Today is January 1st, 2022. The first day of the year is supposed to be infused with positive thoughts, merriment, and optimism. I guess saying that 2022 will not be the year that I die qualifies as optimism, or maybe reckless self-delusion. I turn 75 years old in a few days. I know I’ve written it before on this blog, but I say it again: How in the hell did that happen? It seems to me that I was forty years old yesterday. Now seventy-five? WTF. Following Barbara Ehrenreich (who is my age) I have noted in the past that I’m old enough to die. That’s true, but still, I have confidence that people will not have to publish an obituary about me in 2022. 

My memory has gone for a crap. I don’t have dementia, that’s for sure.

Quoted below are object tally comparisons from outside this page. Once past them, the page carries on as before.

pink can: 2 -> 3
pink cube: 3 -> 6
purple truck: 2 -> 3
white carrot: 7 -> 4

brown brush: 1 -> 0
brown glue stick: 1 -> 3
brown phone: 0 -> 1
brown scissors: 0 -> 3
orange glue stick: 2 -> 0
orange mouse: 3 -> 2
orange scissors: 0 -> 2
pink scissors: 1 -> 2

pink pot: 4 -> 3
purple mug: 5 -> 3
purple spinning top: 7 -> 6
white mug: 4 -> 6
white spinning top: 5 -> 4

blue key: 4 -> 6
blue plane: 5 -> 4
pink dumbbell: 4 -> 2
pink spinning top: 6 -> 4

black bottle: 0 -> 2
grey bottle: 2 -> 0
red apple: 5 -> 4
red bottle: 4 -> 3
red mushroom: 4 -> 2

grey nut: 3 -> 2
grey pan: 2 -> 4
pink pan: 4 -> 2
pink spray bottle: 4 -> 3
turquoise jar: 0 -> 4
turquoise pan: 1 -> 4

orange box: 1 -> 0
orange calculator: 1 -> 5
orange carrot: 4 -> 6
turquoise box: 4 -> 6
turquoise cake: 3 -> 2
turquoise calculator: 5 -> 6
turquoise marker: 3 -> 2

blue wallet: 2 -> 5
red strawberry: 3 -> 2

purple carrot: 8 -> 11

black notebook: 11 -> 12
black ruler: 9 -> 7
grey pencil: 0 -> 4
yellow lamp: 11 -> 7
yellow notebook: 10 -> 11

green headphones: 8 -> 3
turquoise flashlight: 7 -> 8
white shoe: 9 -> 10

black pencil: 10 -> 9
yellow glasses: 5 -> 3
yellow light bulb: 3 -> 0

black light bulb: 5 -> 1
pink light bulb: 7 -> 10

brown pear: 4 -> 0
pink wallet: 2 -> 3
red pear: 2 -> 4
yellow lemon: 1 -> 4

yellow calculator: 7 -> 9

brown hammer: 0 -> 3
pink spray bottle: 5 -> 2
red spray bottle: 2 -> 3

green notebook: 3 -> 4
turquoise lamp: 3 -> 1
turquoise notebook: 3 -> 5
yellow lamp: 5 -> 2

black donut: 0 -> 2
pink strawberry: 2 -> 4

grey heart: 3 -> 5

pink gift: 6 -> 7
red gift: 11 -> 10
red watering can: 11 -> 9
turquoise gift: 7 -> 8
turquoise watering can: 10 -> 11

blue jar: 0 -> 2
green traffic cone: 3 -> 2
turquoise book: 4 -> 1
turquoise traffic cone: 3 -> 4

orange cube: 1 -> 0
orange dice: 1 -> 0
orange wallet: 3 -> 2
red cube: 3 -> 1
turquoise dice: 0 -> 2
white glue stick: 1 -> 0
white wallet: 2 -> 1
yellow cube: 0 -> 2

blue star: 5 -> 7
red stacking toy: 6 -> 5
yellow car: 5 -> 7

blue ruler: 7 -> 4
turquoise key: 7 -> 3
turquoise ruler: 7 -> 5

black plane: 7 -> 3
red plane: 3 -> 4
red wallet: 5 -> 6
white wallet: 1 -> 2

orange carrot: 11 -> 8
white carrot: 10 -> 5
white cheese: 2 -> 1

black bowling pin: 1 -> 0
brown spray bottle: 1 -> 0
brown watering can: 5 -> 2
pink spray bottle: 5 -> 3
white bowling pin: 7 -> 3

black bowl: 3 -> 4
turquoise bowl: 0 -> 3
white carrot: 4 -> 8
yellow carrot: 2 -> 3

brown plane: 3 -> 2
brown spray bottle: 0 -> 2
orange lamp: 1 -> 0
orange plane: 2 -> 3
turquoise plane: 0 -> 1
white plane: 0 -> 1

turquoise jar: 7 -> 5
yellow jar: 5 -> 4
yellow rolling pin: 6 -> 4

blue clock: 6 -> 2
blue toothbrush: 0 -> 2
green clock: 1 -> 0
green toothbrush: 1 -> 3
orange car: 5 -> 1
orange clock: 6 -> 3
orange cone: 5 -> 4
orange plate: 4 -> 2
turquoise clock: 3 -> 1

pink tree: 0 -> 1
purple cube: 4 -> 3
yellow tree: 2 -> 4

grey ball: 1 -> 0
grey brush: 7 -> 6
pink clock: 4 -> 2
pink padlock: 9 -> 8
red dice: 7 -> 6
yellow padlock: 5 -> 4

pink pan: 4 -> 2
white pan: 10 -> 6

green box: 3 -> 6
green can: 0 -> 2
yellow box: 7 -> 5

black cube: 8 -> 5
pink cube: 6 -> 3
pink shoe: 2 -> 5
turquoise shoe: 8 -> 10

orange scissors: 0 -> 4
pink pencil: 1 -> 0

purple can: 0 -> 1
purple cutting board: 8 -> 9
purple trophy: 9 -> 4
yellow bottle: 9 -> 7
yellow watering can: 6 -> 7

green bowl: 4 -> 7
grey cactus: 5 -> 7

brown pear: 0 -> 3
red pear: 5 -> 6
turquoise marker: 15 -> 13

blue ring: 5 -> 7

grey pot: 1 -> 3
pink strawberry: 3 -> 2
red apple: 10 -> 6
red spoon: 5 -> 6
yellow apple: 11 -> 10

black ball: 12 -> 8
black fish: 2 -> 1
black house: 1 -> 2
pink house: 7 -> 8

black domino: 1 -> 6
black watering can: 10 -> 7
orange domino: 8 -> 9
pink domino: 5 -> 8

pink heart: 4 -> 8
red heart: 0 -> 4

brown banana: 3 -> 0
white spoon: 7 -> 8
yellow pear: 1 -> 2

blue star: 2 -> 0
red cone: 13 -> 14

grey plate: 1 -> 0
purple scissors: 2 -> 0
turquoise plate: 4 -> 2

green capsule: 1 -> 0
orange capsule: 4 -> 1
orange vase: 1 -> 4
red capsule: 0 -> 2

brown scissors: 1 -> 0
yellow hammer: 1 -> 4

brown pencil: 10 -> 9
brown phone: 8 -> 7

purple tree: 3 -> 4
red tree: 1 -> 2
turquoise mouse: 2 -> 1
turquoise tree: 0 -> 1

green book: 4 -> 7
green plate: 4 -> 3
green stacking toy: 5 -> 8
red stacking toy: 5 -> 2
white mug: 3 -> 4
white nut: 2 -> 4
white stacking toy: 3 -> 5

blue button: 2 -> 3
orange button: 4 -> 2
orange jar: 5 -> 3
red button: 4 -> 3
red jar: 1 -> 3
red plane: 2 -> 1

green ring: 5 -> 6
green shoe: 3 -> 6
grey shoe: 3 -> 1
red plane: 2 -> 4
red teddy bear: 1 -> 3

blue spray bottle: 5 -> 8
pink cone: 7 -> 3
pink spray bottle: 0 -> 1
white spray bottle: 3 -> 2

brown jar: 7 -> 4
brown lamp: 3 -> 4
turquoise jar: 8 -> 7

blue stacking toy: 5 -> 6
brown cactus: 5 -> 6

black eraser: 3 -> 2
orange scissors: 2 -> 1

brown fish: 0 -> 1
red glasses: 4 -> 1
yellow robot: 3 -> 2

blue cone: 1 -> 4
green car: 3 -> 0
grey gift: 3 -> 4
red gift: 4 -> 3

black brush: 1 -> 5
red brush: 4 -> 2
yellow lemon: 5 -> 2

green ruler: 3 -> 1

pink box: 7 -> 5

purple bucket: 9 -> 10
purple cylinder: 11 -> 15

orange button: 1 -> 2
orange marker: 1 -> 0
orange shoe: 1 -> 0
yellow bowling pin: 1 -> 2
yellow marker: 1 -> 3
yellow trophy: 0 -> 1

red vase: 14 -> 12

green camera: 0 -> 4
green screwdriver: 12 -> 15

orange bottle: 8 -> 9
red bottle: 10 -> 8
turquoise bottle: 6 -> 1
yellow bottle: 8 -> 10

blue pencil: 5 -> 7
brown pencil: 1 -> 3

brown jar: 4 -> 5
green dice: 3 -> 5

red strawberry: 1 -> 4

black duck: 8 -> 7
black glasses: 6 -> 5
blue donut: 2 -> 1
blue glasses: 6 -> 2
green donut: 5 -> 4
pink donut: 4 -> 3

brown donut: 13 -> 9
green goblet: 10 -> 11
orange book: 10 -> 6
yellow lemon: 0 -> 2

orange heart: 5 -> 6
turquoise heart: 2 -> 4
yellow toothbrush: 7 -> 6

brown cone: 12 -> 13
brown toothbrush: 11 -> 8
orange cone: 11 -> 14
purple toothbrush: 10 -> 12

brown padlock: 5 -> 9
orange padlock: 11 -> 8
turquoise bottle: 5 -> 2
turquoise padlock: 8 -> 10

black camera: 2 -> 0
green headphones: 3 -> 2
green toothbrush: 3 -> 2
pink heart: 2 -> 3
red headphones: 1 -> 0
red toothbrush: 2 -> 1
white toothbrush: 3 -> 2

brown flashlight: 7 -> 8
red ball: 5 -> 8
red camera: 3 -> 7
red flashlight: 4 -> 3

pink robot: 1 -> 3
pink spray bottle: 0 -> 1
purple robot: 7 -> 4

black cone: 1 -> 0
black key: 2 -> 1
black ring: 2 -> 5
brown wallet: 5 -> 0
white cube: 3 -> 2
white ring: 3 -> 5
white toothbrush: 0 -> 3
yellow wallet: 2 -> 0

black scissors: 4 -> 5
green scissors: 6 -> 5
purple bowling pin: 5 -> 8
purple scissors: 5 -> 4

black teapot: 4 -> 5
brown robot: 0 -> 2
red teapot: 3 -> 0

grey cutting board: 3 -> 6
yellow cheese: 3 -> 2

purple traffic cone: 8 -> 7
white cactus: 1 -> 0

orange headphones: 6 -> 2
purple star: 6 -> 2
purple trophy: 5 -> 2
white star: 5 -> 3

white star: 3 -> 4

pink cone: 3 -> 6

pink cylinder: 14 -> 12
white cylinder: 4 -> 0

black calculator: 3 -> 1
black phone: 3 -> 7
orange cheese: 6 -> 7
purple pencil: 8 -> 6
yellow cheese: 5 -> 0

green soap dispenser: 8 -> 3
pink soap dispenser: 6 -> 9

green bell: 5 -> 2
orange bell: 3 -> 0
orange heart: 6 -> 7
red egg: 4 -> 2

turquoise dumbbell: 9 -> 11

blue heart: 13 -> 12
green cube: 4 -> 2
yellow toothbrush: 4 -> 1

But still, I guess that’s to be expected of a person my age. I retired from twenty-nine years of teaching at North Island College in 2012, but I had been teaching in the Lower Mainland since 1976. Since my retirement, I have somehow mislaid recollection of so many things. I do have this blog to jog my memory. I started it in late 2012 and have produced over 300 posts since then. That’s a lot of bits and bytes engraved somewhere in a computer hard drive or on the cloud, whatever and wherever that is. I think that the number of words I’ve clicked out probably amounts to at least a five-hundred-page book. I know that since my cancer diagnosis in the fall of 2019 I’ve put together the equivalent of a three-hundred-page book chronicling my experience with myeloma, its side effects, and chemotherapy with its side effects. Now, I’m not sure what I’ll do with this blog. Unfortunately, I have very little energy to do much of anything physical. The oncologists in my life are very reluctant to tell patients what to expect of a life with cancer, especially one like myeloma. Gawande is clear on that:

“Studies find that although doctors usually tell patients when a cancer is not curable, most are reluctant to give a specific prognosis, even when pressed. More than 40 percent of oncologists admit to offering treatments that they believe are unlikely to work. In an era in which the relationship between patient and doctor is increasingly miscast in retail terms — “the customer is always right”—doctors are especially hesitant to trample on a patient’s expectations. You worry far more about being overly pessimistic than you do about being overly optimistic. And talking about dying is enormously fraught.” (from “Being Mortal” by Atul Gawande)

I have found that with old age and a crumbling infrastructure, and as I note above, a lot of physical activity is out of the question. Coming to terms with that reality is very difficult, I can tell you.  Carolyn and I have done some camping over the years since our retirement. Sometimes we were accompanied by family. Most often we were out there by ourselves. We spent most of our time camping in Strathcona Park. I hope to be able to go camping again, but I don’t have a lot of strength and energy. That’s something I have to work on so that I can DO STUFF this coming spring and summer. 

Now, I don’t have to think about physical activity. We have a blizzard outside and snow 50 centimeters thick. So, I read. I have five books on the go right now. I’ll discuss them soon in a post!